--- WORK REQUIRED ---
The lines to return are those from the line holding "120 26 2022.6" through the last line of the entries below, both included, written exactly and without pictures.

**** RECORDED DATA ****

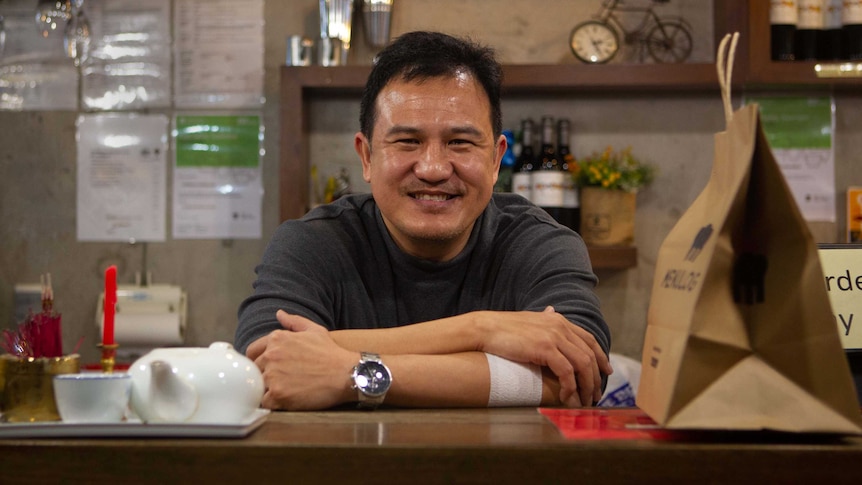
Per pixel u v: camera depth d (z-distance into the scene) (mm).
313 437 841
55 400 890
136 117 3350
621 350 3250
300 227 1654
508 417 1031
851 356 1139
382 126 1497
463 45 1501
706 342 818
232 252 3330
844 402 803
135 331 3225
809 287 815
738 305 834
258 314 1460
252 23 3342
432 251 1602
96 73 3359
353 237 1675
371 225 1679
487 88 1520
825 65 2938
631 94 3256
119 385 857
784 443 812
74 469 781
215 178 3332
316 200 3232
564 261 1604
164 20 3354
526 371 1278
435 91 1468
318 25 3332
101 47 3359
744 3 2967
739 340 828
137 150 3346
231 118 3338
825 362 811
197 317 3322
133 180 3342
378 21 3150
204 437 832
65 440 808
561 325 1340
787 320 823
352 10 3154
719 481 777
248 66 3340
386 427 923
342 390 1179
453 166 1483
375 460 777
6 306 3332
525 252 1669
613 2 3275
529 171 3104
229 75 3342
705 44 3273
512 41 3301
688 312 821
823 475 777
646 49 3256
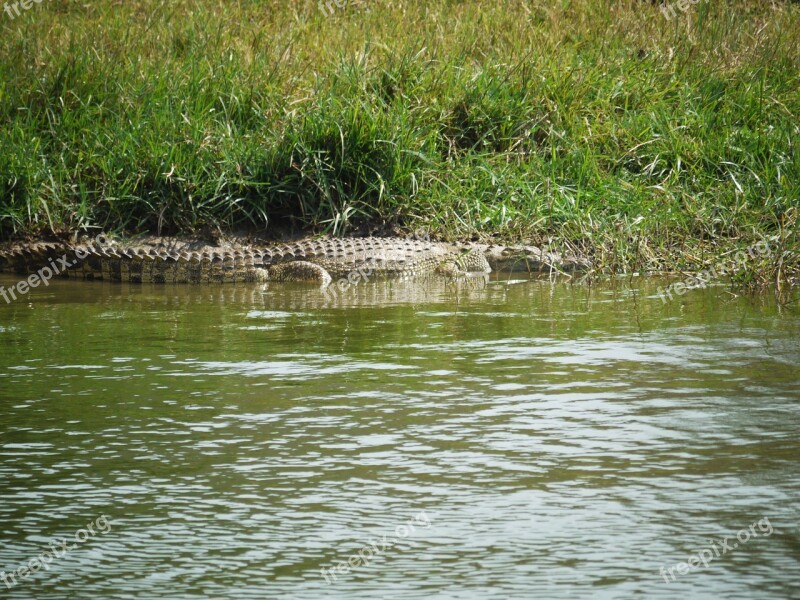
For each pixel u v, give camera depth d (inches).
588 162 1712.6
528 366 899.4
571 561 522.0
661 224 1583.4
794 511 574.6
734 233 1574.8
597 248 1551.4
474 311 1197.1
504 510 582.9
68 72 1798.7
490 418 745.6
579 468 642.8
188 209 1647.4
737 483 614.5
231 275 1551.4
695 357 923.4
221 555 536.1
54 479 637.9
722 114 1824.6
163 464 661.3
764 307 1195.3
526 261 1574.8
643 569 513.0
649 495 599.5
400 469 646.5
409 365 908.6
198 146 1676.9
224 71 1830.7
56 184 1656.0
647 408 764.0
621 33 2058.3
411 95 1797.5
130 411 774.5
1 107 1756.9
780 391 801.6
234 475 641.0
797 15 2144.4
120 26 2022.6
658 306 1215.6
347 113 1675.7
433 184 1681.8
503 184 1695.4
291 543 547.8
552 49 1979.6
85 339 1043.3
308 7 2161.7
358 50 1951.3
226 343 1015.0
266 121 1759.4
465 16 2138.3
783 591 489.7
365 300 1311.5
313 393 818.2
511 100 1802.4
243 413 765.9
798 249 1437.0
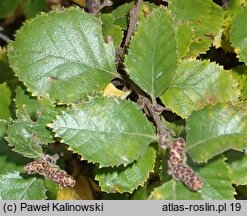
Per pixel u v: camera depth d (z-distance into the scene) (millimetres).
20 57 276
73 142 242
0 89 306
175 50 264
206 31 300
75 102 274
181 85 281
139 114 252
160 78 268
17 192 275
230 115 240
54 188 279
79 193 306
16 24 382
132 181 262
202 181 235
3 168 278
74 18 279
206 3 303
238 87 302
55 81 276
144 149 251
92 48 280
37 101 281
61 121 242
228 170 248
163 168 254
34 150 257
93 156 243
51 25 278
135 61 267
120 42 291
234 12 308
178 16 301
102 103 248
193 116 241
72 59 278
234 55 318
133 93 290
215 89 280
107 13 320
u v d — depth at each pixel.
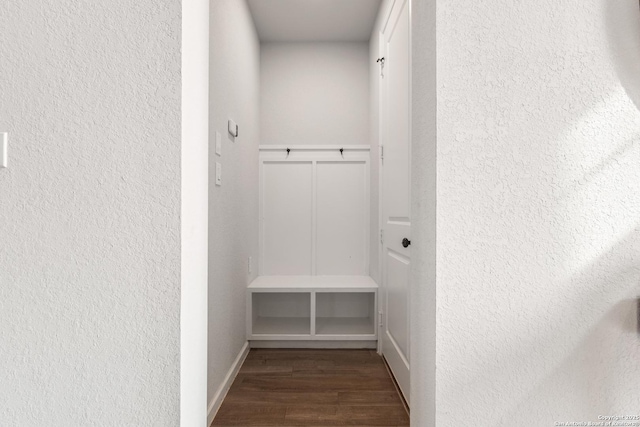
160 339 0.98
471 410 1.11
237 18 2.43
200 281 1.16
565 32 1.12
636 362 1.12
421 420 1.25
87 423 0.99
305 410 1.96
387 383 2.28
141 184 0.98
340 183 3.35
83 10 0.98
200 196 1.16
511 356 1.11
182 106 0.98
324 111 3.36
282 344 2.91
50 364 0.99
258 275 3.30
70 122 0.98
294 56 3.36
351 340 2.87
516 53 1.11
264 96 3.35
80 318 0.98
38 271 0.98
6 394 0.99
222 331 2.11
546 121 1.11
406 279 2.05
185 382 1.02
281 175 3.35
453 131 1.10
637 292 1.12
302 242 3.35
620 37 1.12
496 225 1.11
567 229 1.11
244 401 2.06
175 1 0.97
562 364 1.11
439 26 1.10
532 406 1.11
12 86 0.98
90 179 0.98
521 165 1.11
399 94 2.22
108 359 0.98
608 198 1.12
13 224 0.98
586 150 1.12
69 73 0.98
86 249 0.98
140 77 0.97
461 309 1.11
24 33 0.98
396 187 2.30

****

--- EXERCISE RESPONSE ---
120 26 2022.6
658 306 1215.6
347 113 1675.7
433 184 1681.8
503 184 1695.4
291 543 547.8
552 49 1979.6
85 339 1043.3
308 7 2161.7
358 50 1951.3
226 343 1015.0
266 121 1759.4
465 16 2138.3
783 591 489.7
365 300 1311.5
313 393 818.2
511 100 1802.4
243 413 765.9
798 249 1437.0
Per pixel u v: camera depth d (z-distance into the scene) (millimetres).
20 57 276
73 142 242
0 89 306
175 50 264
206 31 300
75 102 274
181 85 281
139 114 252
160 78 268
17 192 275
230 115 240
54 188 279
79 193 306
16 24 382
132 181 262
202 181 235
3 168 278
74 18 279
206 3 303
238 87 302
55 81 276
144 149 251
92 48 280
37 101 281
61 121 242
228 170 248
163 168 254
34 150 257
93 156 243
51 25 278
135 61 267
120 42 291
234 12 308
178 16 301
102 103 248
193 116 241
72 59 278
234 55 318
133 93 290
215 89 280
107 13 320
u v d — depth at each pixel.
160 339 0.98
471 410 1.11
237 18 2.43
200 281 1.16
565 32 1.12
636 362 1.12
421 420 1.25
87 423 0.99
305 410 1.96
387 383 2.28
141 184 0.98
340 183 3.35
83 10 0.98
200 196 1.16
511 356 1.11
182 106 0.98
324 111 3.36
282 344 2.91
50 364 0.99
258 275 3.30
70 122 0.98
294 56 3.36
351 340 2.87
516 53 1.11
264 96 3.35
80 318 0.98
38 271 0.98
6 394 0.99
222 331 2.11
546 121 1.11
406 279 2.05
185 382 1.02
281 175 3.35
453 131 1.10
637 292 1.12
302 242 3.35
620 37 1.12
496 225 1.11
567 229 1.11
244 401 2.06
175 1 0.97
562 364 1.11
439 26 1.10
532 406 1.11
12 86 0.98
90 179 0.98
521 165 1.11
399 94 2.22
108 359 0.98
608 198 1.12
13 224 0.98
586 150 1.12
69 73 0.98
86 249 0.98
140 77 0.97
461 309 1.11
24 33 0.98
396 187 2.30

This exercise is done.